• _Text provided_:
====================

Marks says the Forward Motion Festival provides an opportunity for just that sort of reckoning among all who participate.

“This festival isn’t just about giving people with disabilities the chance to dance and be on a stage. This is about changing the way people see,” she says. “Learning from artists with disabilities is an opportunity for everybody to recalibrate the ways in which we live in a regime of ‘normal,’ which is a myth.”

Scott’s Full Radius Dance is the only physically integrated dance company in Georgia, so attending Forward Motion in Miami provides a welcome opportunity to contribute toward the creation and strengthening of a community of like-minded individuals.

“We, meaning physically integrated dance companies, rarely get the chance to meet in shared performances. With this comes exchanges of ideas and opportunities for supportive talk and action and for nurturing our artistic souls,” Scott says.

He hopes each audience member leaves the festival and conference with a sense of discovery and surprise after having experienced the true depth and beauty of dance and the human form.

“As Agnes DeMille said, ‘The truest expression of a people is in its dances and its music. Bodies never lie,'” Scott says. “Physically integrated dance is predicated on an understanding of disability as a part of human diversity, not something to be fixed or cured.”

Peterson says audience members are surveyed after each annual Forward Motion festival and conference. Though she finds many responses a promising indication of positive change, there is still much work to be done to erase centuries of ableism from our conceptions of art forms like dance.

“Many say they were moved, that they never knew this dance form existed and they would come back again,” Peterson says. “The audience community is growing, but there are still many individuals who are skeptical when they think about disability, ability, and dance. Time for Miami to think outside the box.”

The Forward Motion Physically Integrated Dance Festival and Conference. 7:30 p.m. Thursday, October 27, and Friday, October 28, at Miami-Dade County Auditorium, 2901 W. Flagler St., Miami; and 10 a.m. to 6 p.m. Sunday, October 29, at Miami Dade College Koubek Memorial Center, 2705 SW Third St., Miami; karenpetersonanddancers.org. Tickets cost $10 to $25.

====================

• _Dataset extract_:
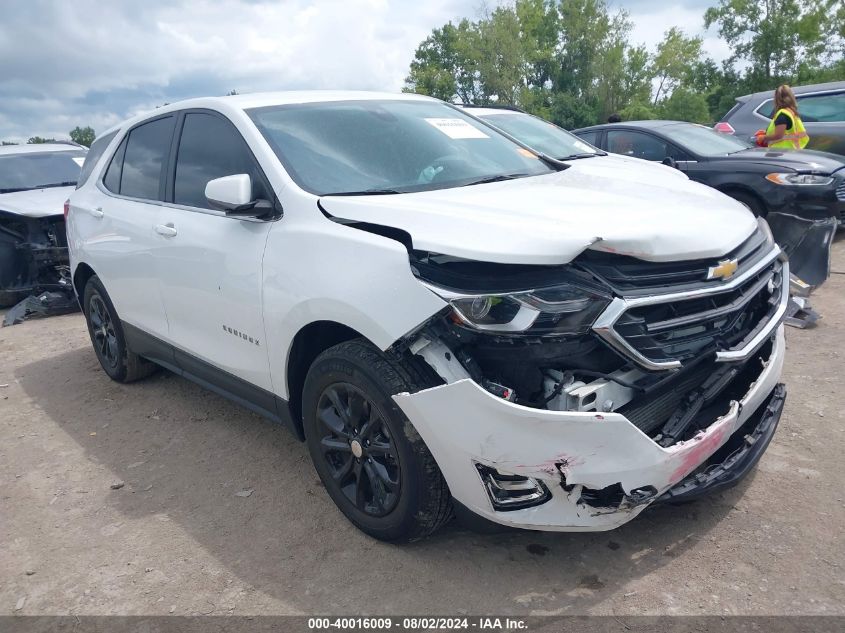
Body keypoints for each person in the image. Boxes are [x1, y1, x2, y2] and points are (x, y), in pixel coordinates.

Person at [758, 85, 809, 150]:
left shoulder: (782, 114)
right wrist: (767, 132)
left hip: (781, 152)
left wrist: (763, 137)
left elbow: (778, 135)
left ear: (776, 99)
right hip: (791, 151)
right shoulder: (791, 112)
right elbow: (787, 131)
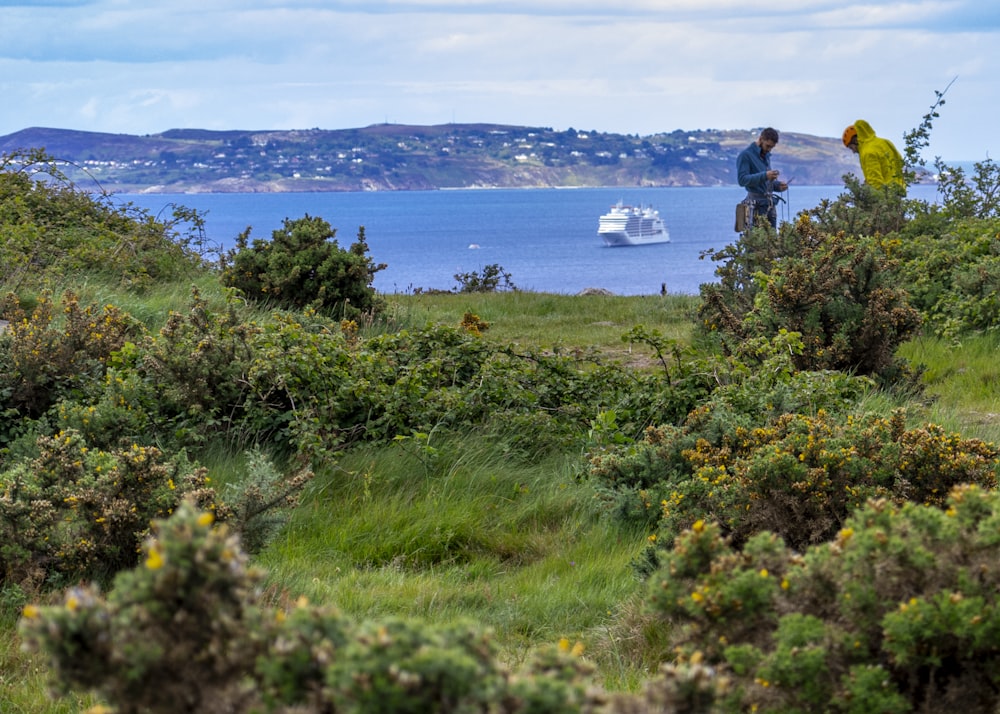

====================

• _Work request_: Reproduce the part of the Forward Motion festival article that begins at the words "Scott’s Full Radius" and ends after "of like-minded individuals.", matching it word for word.

• _Task output_:
Scott’s Full Radius Dance is the only physically integrated dance company in Georgia, so attending Forward Motion in Miami provides a welcome opportunity to contribute toward the creation and strengthening of a community of like-minded individuals.